Segment Start: DATA FOR ANALYSIS
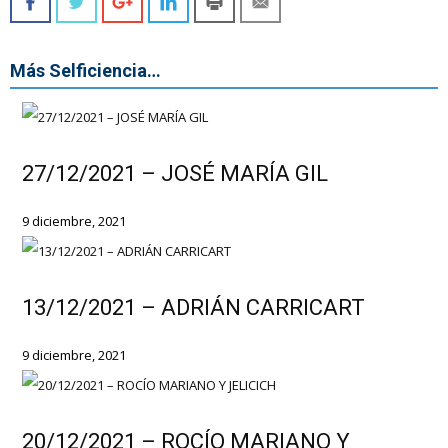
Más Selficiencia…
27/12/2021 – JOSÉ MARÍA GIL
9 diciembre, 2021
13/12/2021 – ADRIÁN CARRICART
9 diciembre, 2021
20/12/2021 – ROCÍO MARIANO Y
Segment End: DATA FOR ANALYSIS
Segment Start: DATA FOR ANALYSIS
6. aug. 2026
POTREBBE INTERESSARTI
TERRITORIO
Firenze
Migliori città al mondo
Segment End: DATA FOR ANALYSIS
§ WORK TASK
Retype the lines from the one containing "Más Selficiencia…" through the one containing "20/12/2021 – ROCÍO MARIANO Y", including both of those lines.

§ ANSWER TO THIS EXERCISE
Más Selficiencia…
27/12/2021 – JOSÉ MARÍA GIL
9 diciembre, 2021
13/12/2021 – ADRIÁN CARRICART
9 diciembre, 2021
20/12/2021 – ROCÍO MARIANO Y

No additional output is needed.